Star Trek still alive and prospering in updated and stylish prequel
Star Trek is back, in more ways than one. Seven years after the dismal 10th movie, Star Trek: Nemesis—following the equally dismal ninth, Star Trek: Insurrection—the sci-fi franchise has gotten a kick-start that should propel it to new quadrants.
The architect of the re-launch is J.J. Abrams, the creative force behind Alias, Lost and Fringe and the director of Mission: Impossible III. Here, he’s director/producer, working with longtime collaborators (i.e. producing partner Damon Lindelof, writer/producers Roberto Orci and Alex Kurtzman), and the result is a film appealing to Trekkers and newbies alike.

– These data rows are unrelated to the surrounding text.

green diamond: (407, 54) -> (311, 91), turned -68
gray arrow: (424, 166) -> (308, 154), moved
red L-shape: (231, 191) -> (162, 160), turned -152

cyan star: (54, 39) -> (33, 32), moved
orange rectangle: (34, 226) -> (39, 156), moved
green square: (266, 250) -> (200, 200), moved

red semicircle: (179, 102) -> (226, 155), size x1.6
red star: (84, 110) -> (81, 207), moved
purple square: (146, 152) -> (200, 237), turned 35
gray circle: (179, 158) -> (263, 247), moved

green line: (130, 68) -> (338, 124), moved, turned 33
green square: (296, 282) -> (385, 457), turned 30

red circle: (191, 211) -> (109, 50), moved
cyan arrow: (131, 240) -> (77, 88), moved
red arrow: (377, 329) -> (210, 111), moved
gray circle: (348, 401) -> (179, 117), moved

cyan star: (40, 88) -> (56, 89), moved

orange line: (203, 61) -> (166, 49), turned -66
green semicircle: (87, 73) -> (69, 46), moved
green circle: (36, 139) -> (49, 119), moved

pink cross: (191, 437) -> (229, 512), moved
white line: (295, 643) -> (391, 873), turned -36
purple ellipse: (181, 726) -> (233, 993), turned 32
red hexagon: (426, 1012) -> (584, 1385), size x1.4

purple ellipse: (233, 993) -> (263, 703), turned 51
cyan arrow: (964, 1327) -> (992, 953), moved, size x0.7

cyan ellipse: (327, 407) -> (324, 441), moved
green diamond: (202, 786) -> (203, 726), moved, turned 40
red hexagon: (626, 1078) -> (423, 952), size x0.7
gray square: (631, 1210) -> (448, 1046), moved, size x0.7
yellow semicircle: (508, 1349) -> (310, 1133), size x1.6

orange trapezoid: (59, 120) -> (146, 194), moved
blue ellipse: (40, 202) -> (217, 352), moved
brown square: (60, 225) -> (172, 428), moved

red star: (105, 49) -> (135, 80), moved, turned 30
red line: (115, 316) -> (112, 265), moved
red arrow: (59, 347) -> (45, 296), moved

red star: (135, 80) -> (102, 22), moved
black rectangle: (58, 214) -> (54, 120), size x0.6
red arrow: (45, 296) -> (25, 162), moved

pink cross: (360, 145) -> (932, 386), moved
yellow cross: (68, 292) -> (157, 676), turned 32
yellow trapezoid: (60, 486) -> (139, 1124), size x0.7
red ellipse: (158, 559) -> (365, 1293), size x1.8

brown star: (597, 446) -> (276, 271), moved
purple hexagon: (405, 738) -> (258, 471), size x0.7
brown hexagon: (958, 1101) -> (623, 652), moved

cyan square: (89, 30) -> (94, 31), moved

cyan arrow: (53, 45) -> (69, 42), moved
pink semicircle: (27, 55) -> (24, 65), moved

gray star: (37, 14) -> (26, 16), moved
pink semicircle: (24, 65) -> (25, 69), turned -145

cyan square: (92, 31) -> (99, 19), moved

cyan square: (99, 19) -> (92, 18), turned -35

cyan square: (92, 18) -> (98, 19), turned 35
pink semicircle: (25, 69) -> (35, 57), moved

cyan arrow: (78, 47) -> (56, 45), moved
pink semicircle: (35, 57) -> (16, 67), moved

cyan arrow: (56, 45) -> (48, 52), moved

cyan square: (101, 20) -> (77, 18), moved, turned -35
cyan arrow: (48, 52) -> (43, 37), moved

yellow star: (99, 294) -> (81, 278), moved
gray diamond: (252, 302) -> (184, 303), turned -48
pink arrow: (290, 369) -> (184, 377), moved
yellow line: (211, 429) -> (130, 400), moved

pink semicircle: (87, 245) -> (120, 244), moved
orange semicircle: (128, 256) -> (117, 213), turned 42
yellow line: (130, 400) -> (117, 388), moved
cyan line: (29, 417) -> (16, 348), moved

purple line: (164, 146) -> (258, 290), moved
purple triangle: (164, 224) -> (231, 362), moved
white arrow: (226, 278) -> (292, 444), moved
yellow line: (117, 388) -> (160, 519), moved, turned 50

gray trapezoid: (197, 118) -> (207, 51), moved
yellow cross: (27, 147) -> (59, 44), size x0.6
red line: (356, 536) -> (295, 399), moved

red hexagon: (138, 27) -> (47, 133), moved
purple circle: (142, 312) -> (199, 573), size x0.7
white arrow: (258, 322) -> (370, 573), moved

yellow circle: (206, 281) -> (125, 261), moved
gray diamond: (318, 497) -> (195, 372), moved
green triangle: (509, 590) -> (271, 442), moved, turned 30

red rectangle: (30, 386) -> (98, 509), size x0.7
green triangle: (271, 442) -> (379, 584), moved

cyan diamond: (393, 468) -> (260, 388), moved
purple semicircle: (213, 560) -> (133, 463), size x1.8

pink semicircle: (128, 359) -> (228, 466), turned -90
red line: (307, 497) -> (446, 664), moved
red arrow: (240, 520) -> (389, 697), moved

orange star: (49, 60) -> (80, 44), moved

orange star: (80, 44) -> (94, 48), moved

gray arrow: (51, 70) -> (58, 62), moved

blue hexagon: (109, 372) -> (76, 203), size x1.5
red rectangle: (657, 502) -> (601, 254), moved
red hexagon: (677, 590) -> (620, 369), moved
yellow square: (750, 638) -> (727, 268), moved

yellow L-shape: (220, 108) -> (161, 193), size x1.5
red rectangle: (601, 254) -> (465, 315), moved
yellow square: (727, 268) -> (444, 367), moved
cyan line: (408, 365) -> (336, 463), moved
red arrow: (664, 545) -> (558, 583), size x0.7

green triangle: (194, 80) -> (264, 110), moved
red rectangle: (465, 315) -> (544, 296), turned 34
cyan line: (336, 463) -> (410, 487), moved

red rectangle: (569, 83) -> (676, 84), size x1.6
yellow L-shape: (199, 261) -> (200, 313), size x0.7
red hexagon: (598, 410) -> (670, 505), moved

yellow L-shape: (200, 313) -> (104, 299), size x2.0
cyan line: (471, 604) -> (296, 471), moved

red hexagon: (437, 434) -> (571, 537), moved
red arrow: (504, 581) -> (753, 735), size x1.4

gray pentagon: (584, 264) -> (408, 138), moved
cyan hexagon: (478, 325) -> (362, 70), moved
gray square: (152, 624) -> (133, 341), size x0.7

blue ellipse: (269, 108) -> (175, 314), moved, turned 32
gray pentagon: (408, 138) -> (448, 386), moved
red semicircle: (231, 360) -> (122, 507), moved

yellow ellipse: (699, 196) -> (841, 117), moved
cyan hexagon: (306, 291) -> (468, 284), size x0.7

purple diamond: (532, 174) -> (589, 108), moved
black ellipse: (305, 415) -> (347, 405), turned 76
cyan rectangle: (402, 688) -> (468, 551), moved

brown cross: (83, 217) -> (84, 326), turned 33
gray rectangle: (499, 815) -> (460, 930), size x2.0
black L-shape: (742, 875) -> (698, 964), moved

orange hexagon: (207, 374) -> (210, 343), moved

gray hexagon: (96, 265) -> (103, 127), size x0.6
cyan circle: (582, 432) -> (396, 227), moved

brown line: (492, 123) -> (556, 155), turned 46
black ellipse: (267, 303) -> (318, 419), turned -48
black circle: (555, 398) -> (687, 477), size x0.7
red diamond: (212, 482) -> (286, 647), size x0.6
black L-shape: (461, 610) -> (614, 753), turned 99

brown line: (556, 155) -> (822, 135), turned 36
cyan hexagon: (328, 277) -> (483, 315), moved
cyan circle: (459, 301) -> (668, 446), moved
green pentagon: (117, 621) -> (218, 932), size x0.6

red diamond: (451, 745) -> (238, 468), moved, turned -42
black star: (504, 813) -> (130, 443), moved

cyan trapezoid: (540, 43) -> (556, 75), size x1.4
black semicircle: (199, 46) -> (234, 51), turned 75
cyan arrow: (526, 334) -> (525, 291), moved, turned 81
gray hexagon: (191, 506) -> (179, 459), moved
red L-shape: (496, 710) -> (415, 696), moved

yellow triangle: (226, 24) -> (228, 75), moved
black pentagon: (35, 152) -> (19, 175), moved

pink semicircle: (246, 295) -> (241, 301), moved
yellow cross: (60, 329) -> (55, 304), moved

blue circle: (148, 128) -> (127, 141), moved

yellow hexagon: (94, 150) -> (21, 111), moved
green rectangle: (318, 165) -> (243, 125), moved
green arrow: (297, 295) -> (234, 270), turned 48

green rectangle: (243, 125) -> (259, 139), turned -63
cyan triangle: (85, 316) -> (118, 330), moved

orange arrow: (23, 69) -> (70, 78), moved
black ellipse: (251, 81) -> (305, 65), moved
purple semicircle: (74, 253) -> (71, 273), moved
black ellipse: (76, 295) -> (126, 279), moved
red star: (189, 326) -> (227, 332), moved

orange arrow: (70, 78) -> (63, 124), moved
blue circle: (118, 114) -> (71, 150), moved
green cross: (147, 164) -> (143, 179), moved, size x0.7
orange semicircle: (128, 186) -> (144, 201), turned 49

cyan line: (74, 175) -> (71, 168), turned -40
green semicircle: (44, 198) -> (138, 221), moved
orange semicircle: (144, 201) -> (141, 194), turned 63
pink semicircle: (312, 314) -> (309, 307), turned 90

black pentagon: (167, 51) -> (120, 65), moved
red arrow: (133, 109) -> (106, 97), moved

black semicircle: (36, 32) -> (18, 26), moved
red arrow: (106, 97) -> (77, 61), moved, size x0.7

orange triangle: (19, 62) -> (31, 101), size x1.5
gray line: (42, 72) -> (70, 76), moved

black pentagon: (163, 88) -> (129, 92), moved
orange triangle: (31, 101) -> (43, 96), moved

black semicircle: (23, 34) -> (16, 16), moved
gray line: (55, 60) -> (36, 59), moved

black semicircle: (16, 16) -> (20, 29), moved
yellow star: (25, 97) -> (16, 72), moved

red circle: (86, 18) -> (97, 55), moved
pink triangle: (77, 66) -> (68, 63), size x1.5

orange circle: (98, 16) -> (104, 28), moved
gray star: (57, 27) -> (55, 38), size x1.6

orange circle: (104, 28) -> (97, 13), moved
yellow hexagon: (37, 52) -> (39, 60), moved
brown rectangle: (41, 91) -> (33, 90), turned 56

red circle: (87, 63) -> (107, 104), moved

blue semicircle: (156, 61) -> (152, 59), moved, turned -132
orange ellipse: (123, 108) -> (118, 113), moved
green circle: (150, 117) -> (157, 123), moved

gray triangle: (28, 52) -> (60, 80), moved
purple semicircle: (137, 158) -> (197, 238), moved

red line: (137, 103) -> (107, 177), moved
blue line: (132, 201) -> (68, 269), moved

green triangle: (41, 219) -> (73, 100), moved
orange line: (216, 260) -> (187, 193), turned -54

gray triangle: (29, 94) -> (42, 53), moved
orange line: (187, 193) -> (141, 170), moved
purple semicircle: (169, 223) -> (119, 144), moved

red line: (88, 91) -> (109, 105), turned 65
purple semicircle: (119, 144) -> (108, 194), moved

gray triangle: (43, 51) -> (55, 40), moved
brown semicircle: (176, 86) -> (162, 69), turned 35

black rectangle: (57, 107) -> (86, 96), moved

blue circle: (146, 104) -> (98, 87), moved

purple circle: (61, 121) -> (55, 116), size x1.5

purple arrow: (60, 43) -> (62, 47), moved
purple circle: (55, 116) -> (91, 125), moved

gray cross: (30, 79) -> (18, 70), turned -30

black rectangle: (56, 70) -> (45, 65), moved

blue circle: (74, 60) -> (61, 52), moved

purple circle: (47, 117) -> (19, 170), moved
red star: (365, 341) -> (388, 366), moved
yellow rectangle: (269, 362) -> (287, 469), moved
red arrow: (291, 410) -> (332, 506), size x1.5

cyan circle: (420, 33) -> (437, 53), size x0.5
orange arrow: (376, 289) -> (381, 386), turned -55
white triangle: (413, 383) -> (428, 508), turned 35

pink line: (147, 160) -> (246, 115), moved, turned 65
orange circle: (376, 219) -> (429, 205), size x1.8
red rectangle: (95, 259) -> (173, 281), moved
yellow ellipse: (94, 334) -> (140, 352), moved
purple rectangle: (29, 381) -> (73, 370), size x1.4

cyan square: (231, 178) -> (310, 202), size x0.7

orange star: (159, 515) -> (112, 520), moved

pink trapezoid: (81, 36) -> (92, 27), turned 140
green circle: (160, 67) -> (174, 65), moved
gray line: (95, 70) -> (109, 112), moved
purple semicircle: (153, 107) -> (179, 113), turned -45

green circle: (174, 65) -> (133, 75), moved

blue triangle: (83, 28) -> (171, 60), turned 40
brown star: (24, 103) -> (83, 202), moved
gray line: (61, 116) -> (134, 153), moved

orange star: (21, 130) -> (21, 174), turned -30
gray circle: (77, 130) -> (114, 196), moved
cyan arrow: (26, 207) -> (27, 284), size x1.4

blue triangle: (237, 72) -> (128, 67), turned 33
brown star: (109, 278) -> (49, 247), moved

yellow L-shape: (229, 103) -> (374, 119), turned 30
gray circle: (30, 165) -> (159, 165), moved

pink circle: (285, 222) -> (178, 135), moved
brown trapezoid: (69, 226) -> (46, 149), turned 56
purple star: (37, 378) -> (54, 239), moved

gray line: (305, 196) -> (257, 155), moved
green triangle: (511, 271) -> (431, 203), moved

It’s billed as a reboot, so even though it’s essentially a prequel, it has the license to take liberties. It takes but a few, however—on relatively minor points that only a stickler would notice. Surprisingly, Star Trek is true not only to the TV series (plural) but also the motion pictures (even Star Trek: The Motion Picture … but fortunately not too true to that dense opus). Differences can be rationalized within the confines of the story.
Abrams’ movie opens with a climactic battle between an early Federation starship and a mammoth vessel captained by an angry alien named Nero (played by Eric Bana, almost unrecognizable from Hulk, Troy or Munich). After Nero kills his Starfleet counterpart, a young officer with a wife in labor takes command and buys time—with his life—for the crew and loved ones to escape.
That officer: George Kirk. His newborn son: James Tiberius Kirk. Aha!
Turns out the alien is a Romulan, an enemy well-established in Trek lore. He’s got an axe to grind with Mr. Spock, the venerable Vulcan, who isn’t even around at that particular star date. Aha!
This point—plus the fact that Spock is played by both the role’s originator, Leonard Nimoy, and Heroes’ Zachary Quinto—foreshadows the use of a been-there/done-that plot device: alternate timelines.
Discrepancies? Seemingly wiped away. (Fortunately, no one uses the phrase “space-time continuum,” or I’d have docked the film another star.)
While a true prequel devoid of such a gimmick would have been preferable, this movie works. It’s fast and fun, tense and humorous, new and nostalgic—often all at the same time. Chris Pine makes as great a young Capt. Kirk as Quinto makes a great young (relatively speaking) Mr. Spock, and Karl Urban is spot-on as Doctor McCoy. The rest of the crew—Sulu, Scotty, Uhura—get similarly smart reintroductions.
Is this the best Trek ever? No. But it’s pretty good, and after the flops that nearly proved the franchise’s undoing, it’s a welcome addition to the pantheon.